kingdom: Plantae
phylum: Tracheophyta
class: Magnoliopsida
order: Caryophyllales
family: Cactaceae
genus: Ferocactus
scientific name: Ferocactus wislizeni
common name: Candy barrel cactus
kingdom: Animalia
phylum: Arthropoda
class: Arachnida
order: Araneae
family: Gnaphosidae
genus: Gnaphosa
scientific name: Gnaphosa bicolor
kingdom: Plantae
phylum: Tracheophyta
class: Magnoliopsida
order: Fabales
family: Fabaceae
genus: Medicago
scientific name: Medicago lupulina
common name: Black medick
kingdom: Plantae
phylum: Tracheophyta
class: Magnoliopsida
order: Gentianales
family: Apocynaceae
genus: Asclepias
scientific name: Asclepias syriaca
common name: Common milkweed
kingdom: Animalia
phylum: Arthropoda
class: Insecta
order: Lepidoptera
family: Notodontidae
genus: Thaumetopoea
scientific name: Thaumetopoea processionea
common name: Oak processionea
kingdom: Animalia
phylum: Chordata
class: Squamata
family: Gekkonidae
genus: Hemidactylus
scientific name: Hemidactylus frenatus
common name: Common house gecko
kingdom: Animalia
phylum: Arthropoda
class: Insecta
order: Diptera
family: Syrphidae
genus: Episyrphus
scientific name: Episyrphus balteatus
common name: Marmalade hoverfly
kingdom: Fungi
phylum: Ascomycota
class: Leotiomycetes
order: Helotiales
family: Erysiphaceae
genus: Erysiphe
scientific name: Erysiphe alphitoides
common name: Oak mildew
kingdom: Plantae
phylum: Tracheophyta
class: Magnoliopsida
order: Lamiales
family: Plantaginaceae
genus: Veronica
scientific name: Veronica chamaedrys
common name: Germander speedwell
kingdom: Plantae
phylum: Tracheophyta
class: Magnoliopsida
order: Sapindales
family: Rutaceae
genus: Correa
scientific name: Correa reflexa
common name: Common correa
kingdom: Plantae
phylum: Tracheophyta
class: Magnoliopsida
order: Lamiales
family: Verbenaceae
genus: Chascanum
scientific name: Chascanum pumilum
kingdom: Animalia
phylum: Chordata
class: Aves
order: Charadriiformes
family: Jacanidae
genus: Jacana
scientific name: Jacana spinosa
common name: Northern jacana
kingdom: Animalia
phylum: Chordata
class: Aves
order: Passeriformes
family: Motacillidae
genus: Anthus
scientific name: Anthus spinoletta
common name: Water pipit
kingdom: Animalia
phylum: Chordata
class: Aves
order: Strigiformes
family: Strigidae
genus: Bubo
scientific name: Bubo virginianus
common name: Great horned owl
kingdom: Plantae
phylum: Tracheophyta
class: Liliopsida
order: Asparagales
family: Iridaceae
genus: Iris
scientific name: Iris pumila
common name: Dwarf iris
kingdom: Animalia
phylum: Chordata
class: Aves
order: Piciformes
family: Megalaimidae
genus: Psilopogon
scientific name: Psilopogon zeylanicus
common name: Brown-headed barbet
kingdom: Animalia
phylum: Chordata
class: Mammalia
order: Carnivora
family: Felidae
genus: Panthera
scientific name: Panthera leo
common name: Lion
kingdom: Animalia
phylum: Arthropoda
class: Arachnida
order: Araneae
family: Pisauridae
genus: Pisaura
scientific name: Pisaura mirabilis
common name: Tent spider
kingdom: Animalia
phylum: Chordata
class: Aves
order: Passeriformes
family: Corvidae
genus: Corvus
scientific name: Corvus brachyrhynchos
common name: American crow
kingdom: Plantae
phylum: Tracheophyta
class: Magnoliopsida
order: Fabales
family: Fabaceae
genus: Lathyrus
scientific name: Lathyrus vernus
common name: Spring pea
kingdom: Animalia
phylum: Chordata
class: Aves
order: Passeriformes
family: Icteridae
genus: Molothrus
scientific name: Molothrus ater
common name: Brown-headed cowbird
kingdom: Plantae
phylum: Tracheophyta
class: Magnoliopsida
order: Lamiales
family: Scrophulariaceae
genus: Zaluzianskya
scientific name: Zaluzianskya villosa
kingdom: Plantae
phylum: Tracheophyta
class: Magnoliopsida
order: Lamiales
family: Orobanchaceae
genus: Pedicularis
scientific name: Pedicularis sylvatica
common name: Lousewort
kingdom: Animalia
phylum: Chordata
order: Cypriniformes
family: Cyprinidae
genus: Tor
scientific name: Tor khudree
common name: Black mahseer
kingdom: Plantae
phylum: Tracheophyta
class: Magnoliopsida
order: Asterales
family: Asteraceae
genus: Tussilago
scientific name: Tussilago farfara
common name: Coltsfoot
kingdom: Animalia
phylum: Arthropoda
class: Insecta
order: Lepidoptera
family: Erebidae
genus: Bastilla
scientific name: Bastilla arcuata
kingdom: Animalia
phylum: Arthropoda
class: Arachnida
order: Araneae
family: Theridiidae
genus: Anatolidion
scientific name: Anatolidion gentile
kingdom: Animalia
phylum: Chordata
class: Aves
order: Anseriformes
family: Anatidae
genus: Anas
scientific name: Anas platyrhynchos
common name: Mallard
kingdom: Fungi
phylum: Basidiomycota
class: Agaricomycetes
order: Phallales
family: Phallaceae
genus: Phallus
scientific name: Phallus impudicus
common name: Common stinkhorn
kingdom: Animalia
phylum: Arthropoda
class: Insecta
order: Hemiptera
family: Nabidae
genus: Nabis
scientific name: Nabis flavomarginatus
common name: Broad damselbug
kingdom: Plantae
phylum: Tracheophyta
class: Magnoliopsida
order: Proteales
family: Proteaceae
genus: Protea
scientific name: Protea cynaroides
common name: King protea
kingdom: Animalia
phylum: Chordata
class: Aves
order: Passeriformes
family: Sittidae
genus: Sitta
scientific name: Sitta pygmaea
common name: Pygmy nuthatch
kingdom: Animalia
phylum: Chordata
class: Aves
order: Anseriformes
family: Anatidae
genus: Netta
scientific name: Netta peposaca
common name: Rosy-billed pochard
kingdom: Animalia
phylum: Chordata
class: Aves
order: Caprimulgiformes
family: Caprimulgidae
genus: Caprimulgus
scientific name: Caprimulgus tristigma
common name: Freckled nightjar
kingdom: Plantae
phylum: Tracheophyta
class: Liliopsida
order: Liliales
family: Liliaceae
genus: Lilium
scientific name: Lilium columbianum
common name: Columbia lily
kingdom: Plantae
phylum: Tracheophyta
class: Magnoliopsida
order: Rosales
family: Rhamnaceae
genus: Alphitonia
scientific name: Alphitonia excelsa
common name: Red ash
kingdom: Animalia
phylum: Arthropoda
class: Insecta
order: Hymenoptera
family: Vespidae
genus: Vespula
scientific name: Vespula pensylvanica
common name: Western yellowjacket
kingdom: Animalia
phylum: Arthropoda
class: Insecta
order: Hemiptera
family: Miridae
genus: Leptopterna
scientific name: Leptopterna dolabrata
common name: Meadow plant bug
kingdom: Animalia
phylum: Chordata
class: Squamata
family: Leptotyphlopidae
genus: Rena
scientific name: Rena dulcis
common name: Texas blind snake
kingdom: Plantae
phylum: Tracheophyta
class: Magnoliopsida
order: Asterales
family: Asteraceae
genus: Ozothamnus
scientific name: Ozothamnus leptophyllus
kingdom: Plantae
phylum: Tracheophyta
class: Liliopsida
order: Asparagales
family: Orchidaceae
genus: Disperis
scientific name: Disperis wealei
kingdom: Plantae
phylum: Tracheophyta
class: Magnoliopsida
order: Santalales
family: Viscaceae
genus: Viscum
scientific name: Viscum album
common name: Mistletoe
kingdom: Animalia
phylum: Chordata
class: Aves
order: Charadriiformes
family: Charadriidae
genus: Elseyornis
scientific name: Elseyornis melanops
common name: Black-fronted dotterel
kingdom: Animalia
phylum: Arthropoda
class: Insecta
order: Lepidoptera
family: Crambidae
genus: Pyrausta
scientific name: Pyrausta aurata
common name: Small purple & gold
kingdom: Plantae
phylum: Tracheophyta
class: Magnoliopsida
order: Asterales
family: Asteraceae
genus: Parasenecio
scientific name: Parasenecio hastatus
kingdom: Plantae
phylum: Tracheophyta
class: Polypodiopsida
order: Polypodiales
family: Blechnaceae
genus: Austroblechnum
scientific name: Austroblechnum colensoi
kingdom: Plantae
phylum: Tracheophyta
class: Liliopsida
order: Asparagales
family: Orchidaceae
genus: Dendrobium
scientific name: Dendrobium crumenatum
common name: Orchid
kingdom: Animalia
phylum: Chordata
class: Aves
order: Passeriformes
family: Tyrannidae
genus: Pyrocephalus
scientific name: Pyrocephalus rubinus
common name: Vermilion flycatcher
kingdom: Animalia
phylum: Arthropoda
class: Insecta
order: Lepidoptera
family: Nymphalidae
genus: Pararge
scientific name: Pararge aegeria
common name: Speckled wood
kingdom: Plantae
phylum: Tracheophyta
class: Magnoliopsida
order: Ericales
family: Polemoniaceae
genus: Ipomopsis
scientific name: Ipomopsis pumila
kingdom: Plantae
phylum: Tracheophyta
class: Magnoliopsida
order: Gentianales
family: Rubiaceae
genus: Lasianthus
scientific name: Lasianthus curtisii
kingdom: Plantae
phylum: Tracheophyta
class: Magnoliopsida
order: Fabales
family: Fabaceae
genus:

» **PROBLEM TO WORK ON**: Rewrite the records beginning at the line that has "scientific name: Psilopogon zeylanicus" and ending after the line that has "genus: Lathyrus", putting "everyday name" in place of "common name" and keeping everything else the same.

» **RIGHT ANSWER**:
scientific name: Psilopogon zeylanicus
everyday name: Brown-headed barbet
kingdom: Animalia
phylum: Chordata
class: Mammalia
order: Carnivora
family: Felidae
genus: Panthera
scientific name: Panthera leo
everyday name: Lion
kingdom: Animalia
phylum: Arthropoda
class: Arachnida
order: Araneae
family: Pisauridae
genus: Pisaura
scientific name: Pisaura mirabilis
everyday name: Tent spider
kingdom: Animalia
phylum: Chordata
class: Aves
order: Passeriformes
family: Corvidae
genus: Corvus
scientific name: Corvus brachyrhynchos
everyday name: American crow
kingdom: Plantae
phylum: Tracheophyta
class: Magnoliopsida
order: Fabales
family: Fabaceae
genus: Lathyrus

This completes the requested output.